Stored data:
..............................

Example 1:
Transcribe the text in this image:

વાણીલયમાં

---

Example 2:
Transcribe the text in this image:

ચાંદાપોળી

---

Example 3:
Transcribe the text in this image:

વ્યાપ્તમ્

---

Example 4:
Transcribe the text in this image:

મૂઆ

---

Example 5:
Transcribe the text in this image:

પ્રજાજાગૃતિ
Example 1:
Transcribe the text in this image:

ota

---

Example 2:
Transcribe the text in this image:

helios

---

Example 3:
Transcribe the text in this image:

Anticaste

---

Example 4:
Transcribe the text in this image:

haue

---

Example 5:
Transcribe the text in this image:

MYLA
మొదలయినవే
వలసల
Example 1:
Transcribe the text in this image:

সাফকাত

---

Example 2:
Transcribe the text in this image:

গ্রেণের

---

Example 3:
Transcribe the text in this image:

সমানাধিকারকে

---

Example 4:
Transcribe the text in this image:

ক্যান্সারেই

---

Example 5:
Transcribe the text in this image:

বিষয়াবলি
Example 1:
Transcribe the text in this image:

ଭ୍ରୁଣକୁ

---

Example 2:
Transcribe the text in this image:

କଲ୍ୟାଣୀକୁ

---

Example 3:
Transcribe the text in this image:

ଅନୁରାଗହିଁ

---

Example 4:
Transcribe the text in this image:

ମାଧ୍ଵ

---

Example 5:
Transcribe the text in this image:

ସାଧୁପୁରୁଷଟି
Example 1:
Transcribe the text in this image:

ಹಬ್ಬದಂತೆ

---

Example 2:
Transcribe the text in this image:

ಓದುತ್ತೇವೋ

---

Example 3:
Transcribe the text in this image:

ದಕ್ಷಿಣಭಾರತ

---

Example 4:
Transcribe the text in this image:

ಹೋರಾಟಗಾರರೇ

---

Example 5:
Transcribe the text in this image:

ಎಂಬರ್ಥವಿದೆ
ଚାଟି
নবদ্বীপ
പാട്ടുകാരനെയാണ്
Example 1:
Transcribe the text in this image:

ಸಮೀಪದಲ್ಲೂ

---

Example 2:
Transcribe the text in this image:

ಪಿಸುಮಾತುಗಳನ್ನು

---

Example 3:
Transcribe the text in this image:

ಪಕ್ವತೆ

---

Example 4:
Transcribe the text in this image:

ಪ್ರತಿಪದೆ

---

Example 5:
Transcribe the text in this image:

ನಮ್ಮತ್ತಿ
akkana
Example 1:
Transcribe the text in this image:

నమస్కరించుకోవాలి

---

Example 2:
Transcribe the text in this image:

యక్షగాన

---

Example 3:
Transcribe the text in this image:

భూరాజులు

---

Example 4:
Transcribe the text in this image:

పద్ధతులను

..............................

**What you need to do**. Go through the records above and write each one out again exactly.

**Finished task**.
Example 1:
Transcribe the text in this image:

વાણીલયમાં

---

Example 2:
Transcribe the text in this image:

ચાંદાપોળી

---

Example 3:
Transcribe the text in this image:

વ્યાપ્તમ્

---

Example 4:
Transcribe the text in this image:

મૂઆ

---

Example 5:
Transcribe the text in this image:

પ્રજાજાગૃતિ
Example 1:
Transcribe the text in this image:

ota

---

Example 2:
Transcribe the text in this image:

helios

---

Example 3:
Transcribe the text in this image:

Anticaste

---

Example 4:
Transcribe the text in this image:

haue

---

Example 5:
Transcribe the text in this image:

MYLA
మొదలయినవే
వలసల
Example 1:
Transcribe the text in this image:

সাফকাত

---

Example 2:
Transcribe the text in this image:

গ্রেণের

---

Example 3:
Transcribe the text in this image:

সমানাধিকারকে

---

Example 4:
Transcribe the text in this image:

ক্যান্সারেই

---

Example 5:
Transcribe the text in this image:

বিষয়াবলি
Example 1:
Transcribe the text in this image:

ଭ୍ରୁଣକୁ

---

Example 2:
Transcribe the text in this image:

କଲ୍ୟାଣୀକୁ

---

Example 3:
Transcribe the text in this image:

ଅନୁରାଗହିଁ

---

Example 4:
Transcribe the text in this image:

ମାଧ୍ଵ

---

Example 5:
Transcribe the text in this image:

ସାଧୁପୁରୁଷଟି
Example 1:
Transcribe the text in this image:

ಹಬ್ಬದಂತೆ

---

Example 2:
Transcribe the text in this image:

ಓದುತ್ತೇವೋ

---

Example 3:
Transcribe the text in this image:

ದಕ್ಷಿಣಭಾರತ

---

Example 4:
Transcribe the text in this image:

ಹೋರಾಟಗಾರರೇ

---

Example 5:
Transcribe the text in this image:

ಎಂಬರ್ಥವಿದೆ
ଚାଟି
নবদ্বীপ
പാട്ടുകാരനെയാണ്
Example 1:
Transcribe the text in this image:

ಸಮೀಪದಲ್ಲೂ

---

Example 2:
Transcribe the text in this image:

ಪಿಸುಮಾತುಗಳನ್ನು

---

Example 3:
Transcribe the text in this image:

ಪಕ್ವತೆ

---

Example 4:
Transcribe the text in this image:

ಪ್ರತಿಪದೆ

---

Example 5:
Transcribe the text in this image:

ನಮ್ಮತ್ತಿ
akkana
Example 1:
Transcribe the text in this image:

నమస్కరించుకోవాలి

---

Example 2:
Transcribe the text in this image:

యక్షగాన

---

Example 3:
Transcribe the text in this image:

భూరాజులు

---

Example 4:
Transcribe the text in this image:

పద్ధతులను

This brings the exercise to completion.